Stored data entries

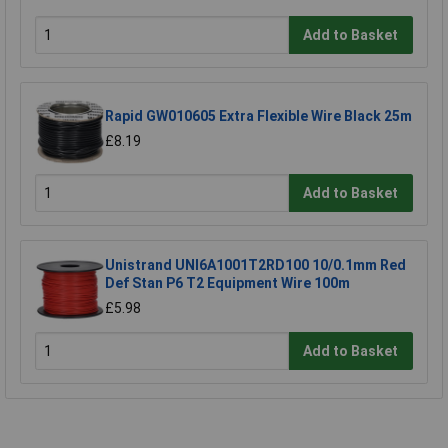
Add to Basket
Rapid GW010605 Extra Flexible Wire Black 25m
£8.19
Add to Basket
Unistrand UNI6A1001T2RD100 10/0.1mm Red
Def Stan P6 T2 Equipment Wire 100m
£5.98
Add to Basket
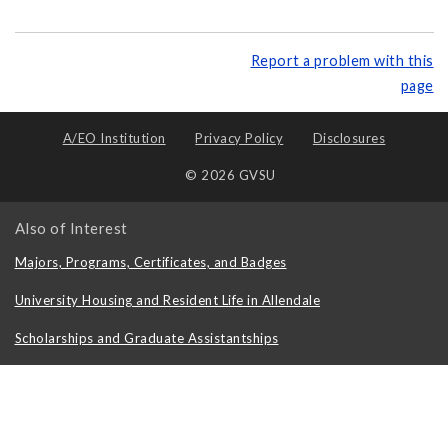
Report a problem with this
page
A/EO Institution
Privacy Policy
Disclosures
© 2026 GVSU
Also of Interest
Majors, Programs, Certificates, and Badges
University Housing and Resident Life in Allendale
Scholarships and Graduate Assistantships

Problem =
Filter the data above, keeping only the lines that contain the word "Wire".

Reply =
Rapid GW010605 Extra Flexible Wire Black 25m
Def Stan P6 T2 Equipment Wire 100m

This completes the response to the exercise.